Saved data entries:
· · · ·

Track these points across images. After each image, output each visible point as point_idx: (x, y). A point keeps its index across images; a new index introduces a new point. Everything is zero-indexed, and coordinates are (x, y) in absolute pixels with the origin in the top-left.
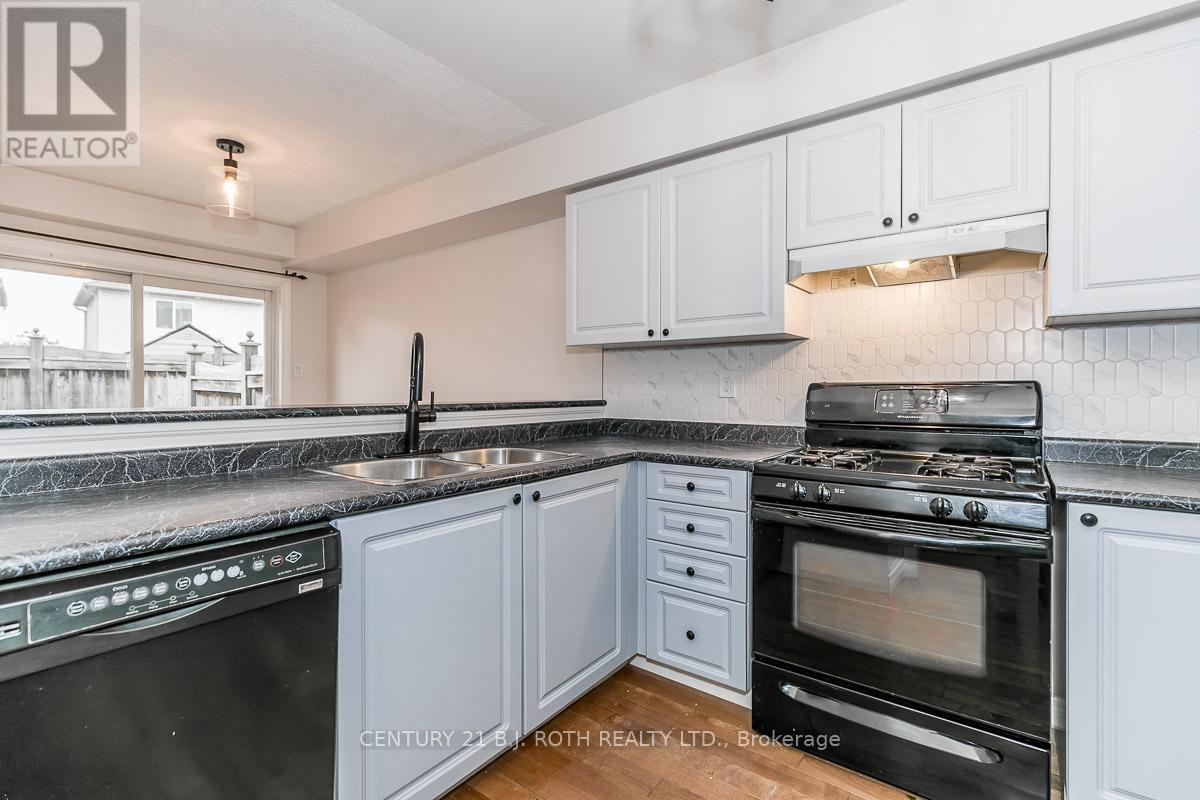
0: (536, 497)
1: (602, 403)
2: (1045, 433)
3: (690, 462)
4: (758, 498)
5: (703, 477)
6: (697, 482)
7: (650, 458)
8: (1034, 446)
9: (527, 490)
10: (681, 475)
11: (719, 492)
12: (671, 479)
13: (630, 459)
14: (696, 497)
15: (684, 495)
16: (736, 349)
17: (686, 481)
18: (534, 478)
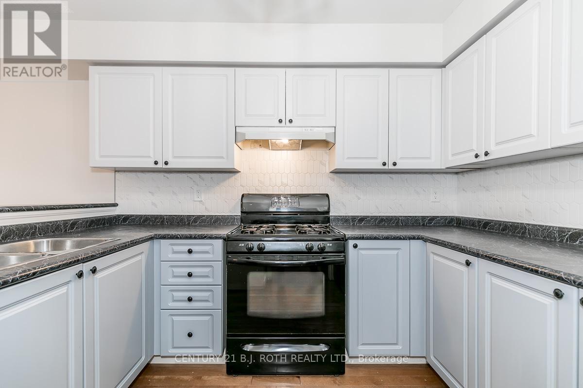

· · · ·

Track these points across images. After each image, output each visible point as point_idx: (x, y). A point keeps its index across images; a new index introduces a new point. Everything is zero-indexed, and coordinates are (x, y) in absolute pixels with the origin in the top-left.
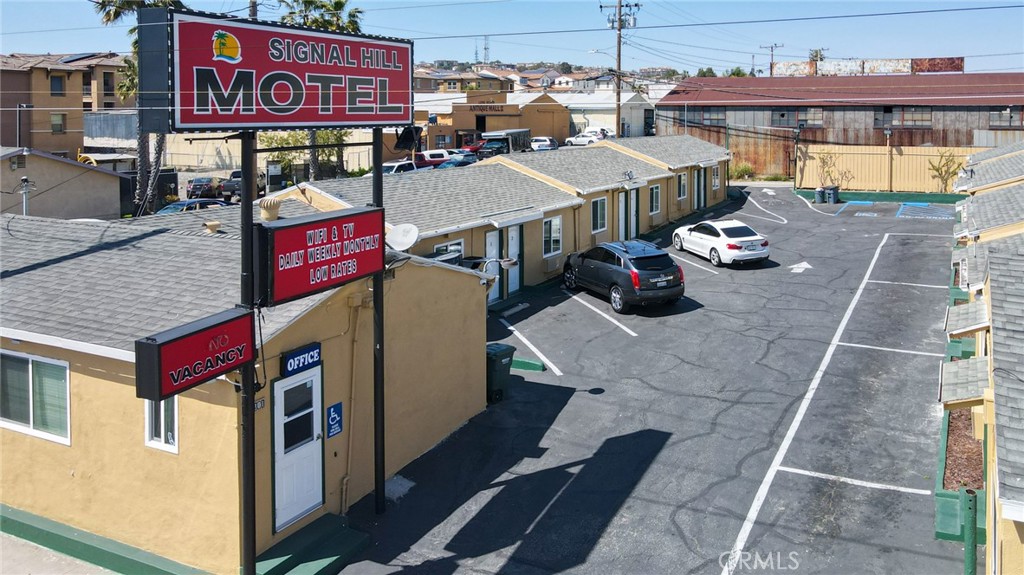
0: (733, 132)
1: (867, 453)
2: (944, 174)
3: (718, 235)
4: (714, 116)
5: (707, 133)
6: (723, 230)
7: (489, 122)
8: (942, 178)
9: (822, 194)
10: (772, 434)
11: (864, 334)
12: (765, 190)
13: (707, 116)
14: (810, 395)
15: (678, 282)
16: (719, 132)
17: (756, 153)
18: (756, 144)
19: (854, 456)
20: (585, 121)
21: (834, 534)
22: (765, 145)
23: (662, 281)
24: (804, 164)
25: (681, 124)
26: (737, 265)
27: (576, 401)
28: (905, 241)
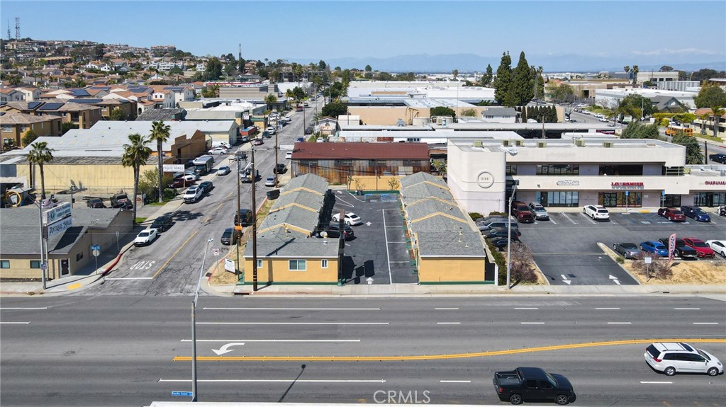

· · · ·

| EXERCISE AIM |
Beginning with the line that has "9: (822, 194)" and ending with the line that has "28: (905, 241)", set down the lines above exactly and include no others.

| YOUR SOLUTION |
9: (822, 194)
10: (772, 434)
11: (864, 334)
12: (765, 190)
13: (707, 116)
14: (810, 395)
15: (678, 282)
16: (719, 132)
17: (756, 153)
18: (756, 144)
19: (854, 456)
20: (585, 121)
21: (834, 534)
22: (765, 145)
23: (662, 281)
24: (804, 164)
25: (681, 124)
26: (737, 265)
27: (576, 401)
28: (905, 241)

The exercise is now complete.